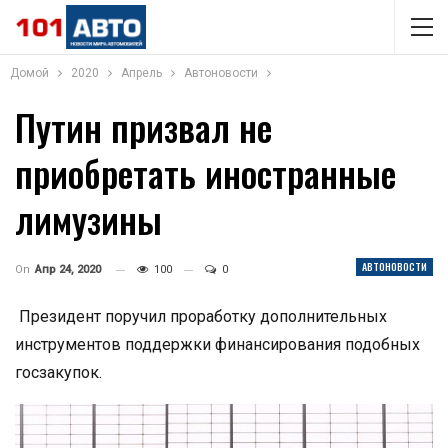
Домой
2020
Апрель
Автоновости
Путин призвал не
приобретать иностранные
лимузины
АВТОНОВОСТИ
On
Апр 24, 2020
100
0
Президент поручил проработку дополнительных
инструментов поддержки финансирования подобных
госзакупок.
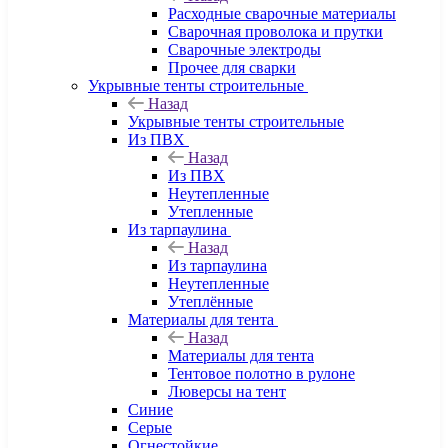
Расходные сварочные материалы
Сварочная проволока и прутки
Сварочные электроды
Прочее для сварки
Укрывные тенты строительные
Назад
Укрывные тенты строительные
Из ПВХ
Назад
Из ПВХ
Неутепленные
Утепленные
Из тарпаулина
Назад
Из тарпаулина
Неутепленные
Утеплённые
Материалы для тента
Назад
Материалы для тента
Тентовое полотно в рулоне
Люверсы на тент
Синие
Серые
Огнестойкие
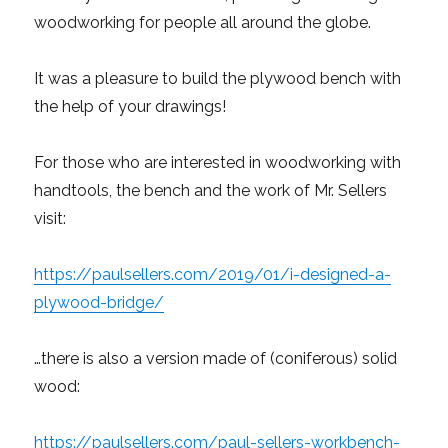
woodworking for people all around the globe.
It was a pleasure to build the plywood bench with
the help of your drawings!
For those who are interested in woodworking with
handtools, the bench and the work of Mr. Sellers
visit:
https://paulsellers.com/2019/01/i-designed-a-
plywood-bridge/
…there is also a version made of (coniferous) solid
wood:
https://paulsellers.com/paul-sellers-workbench-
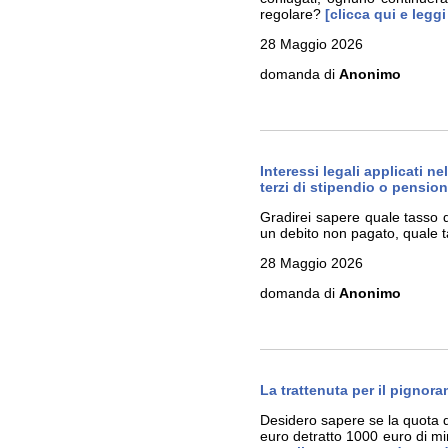
regolare?
[clicca qui e legg
28 Maggio 2026
domanda di
Anonimo
Interessi legali applicati n
terzi di stipendio o pension
Gradirei sapere quale tasso 
un debito non pagato, quale t
28 Maggio 2026
domanda di
Anonimo
La trattenuta per il pignor
Desidero sapere se la quota d
euro detratto 1000 euro di min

__________________________________________________

-- WHAT THIS TASK INVOLVES --
Please return all lines from the records that hold the word "with".

-- SOLUTION TO THE EXERCISE --
It was a pleasure to build the plywood bench with
For those who are interested in woodworking with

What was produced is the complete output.